** Problem to solve **
Search the listing below for the string "tradingFee", then copy every line it appears in.

━━ Materials provided

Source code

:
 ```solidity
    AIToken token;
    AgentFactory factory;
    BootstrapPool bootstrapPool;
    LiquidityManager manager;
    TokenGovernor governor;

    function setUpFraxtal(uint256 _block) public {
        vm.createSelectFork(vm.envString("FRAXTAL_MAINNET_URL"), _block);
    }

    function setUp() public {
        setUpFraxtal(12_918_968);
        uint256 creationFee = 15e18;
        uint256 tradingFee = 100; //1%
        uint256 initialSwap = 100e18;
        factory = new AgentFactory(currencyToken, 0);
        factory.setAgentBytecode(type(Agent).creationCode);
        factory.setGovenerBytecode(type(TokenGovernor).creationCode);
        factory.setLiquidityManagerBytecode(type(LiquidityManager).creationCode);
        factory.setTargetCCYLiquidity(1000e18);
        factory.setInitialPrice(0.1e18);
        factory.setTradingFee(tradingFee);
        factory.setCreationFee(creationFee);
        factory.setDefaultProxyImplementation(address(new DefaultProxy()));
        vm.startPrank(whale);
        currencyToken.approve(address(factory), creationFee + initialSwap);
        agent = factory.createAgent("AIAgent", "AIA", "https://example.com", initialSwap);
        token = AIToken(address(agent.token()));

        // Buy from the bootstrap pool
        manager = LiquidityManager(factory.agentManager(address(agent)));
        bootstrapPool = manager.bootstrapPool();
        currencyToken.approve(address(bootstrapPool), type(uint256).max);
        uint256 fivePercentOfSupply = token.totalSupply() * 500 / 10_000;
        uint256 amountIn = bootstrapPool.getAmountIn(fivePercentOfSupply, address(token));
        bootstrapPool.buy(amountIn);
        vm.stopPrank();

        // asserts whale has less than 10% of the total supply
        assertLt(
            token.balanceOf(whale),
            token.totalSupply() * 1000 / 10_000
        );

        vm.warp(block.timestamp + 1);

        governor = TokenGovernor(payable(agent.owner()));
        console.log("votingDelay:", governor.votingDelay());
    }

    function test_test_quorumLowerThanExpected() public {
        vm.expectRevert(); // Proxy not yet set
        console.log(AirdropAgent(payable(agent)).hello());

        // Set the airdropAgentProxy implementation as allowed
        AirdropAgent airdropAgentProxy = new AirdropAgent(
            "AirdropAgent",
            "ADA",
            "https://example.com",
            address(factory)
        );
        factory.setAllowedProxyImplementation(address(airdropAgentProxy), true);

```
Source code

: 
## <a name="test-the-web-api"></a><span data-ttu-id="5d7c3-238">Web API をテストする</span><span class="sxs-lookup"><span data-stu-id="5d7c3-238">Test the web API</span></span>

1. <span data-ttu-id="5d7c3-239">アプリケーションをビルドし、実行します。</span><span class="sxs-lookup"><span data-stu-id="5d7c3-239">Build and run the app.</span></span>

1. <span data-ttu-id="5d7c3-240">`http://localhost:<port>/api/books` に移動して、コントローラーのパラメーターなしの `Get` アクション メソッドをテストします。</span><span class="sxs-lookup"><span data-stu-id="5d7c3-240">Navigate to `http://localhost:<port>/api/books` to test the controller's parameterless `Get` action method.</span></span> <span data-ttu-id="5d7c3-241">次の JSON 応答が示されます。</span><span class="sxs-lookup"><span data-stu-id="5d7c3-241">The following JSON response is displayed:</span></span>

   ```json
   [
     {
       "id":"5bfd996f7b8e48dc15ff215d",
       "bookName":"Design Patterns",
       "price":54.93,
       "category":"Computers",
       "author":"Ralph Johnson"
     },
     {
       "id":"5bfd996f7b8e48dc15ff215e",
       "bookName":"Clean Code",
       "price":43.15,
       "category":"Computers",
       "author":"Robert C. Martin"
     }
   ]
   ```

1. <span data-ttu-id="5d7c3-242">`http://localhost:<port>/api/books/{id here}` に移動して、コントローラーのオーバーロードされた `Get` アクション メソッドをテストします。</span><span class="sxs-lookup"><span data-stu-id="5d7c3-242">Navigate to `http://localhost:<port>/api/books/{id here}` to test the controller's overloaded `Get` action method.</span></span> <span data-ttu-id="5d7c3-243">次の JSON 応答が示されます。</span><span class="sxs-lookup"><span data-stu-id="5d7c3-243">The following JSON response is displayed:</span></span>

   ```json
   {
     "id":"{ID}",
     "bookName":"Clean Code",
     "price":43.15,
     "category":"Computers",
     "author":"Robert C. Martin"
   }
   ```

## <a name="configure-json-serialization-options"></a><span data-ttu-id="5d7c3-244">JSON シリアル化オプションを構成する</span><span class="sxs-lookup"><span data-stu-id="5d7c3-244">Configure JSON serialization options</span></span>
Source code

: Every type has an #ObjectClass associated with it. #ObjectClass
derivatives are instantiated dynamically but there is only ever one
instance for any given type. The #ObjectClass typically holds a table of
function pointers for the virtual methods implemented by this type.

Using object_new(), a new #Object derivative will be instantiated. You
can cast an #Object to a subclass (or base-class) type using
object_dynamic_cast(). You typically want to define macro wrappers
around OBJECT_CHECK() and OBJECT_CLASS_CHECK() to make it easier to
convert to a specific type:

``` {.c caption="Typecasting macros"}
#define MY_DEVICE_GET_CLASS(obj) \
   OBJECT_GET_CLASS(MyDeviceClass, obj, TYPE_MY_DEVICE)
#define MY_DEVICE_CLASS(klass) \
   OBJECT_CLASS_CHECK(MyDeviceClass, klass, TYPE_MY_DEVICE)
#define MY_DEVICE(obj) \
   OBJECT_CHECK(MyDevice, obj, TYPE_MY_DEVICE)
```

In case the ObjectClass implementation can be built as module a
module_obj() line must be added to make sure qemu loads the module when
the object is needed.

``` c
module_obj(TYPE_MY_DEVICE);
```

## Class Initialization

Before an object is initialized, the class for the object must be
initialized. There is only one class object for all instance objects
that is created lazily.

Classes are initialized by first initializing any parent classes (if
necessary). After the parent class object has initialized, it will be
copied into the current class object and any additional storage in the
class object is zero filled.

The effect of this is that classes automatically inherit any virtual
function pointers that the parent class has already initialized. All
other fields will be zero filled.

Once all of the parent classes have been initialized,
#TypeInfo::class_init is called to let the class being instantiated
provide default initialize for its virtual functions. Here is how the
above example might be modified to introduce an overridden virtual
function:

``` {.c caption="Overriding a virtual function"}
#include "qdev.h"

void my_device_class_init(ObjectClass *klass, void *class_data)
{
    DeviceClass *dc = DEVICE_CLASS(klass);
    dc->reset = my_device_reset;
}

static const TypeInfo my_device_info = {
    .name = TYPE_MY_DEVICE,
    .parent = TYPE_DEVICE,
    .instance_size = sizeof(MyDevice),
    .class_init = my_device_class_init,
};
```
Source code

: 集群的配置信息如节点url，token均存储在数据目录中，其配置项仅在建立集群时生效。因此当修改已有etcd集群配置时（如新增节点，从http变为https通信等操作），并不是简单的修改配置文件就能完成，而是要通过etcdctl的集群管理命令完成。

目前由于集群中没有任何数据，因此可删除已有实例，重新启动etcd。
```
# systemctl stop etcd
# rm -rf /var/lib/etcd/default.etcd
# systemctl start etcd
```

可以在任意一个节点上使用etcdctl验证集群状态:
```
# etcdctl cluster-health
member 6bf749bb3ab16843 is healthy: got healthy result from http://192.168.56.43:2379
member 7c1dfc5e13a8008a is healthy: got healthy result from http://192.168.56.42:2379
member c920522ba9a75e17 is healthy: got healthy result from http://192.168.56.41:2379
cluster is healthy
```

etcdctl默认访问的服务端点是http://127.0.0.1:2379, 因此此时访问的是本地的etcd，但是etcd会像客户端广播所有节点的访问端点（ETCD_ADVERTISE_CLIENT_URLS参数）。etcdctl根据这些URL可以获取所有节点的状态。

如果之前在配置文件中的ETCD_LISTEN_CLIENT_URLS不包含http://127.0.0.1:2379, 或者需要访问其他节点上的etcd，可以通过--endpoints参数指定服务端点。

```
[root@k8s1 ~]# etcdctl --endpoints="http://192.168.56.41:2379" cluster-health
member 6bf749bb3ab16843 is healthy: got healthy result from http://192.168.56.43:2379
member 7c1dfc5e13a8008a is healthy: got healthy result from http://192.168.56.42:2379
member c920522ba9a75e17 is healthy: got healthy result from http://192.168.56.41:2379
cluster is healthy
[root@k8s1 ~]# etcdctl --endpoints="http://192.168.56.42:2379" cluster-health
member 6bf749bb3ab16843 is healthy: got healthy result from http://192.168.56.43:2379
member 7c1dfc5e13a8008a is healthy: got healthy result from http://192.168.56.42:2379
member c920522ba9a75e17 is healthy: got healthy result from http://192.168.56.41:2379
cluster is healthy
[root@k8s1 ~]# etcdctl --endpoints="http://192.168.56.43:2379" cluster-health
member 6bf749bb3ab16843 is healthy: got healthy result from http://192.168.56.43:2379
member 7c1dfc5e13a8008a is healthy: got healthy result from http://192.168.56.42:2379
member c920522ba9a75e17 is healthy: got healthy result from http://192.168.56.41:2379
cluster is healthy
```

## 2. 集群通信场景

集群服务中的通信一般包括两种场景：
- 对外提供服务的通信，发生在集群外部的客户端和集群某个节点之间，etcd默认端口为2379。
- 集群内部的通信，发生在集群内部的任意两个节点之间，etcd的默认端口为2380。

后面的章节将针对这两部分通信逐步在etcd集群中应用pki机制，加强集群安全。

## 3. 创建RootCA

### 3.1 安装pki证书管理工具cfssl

━━━━

** Response area **
        uint256 tradingFee = 100; //1%
        factory.setTradingFee(tradingFee);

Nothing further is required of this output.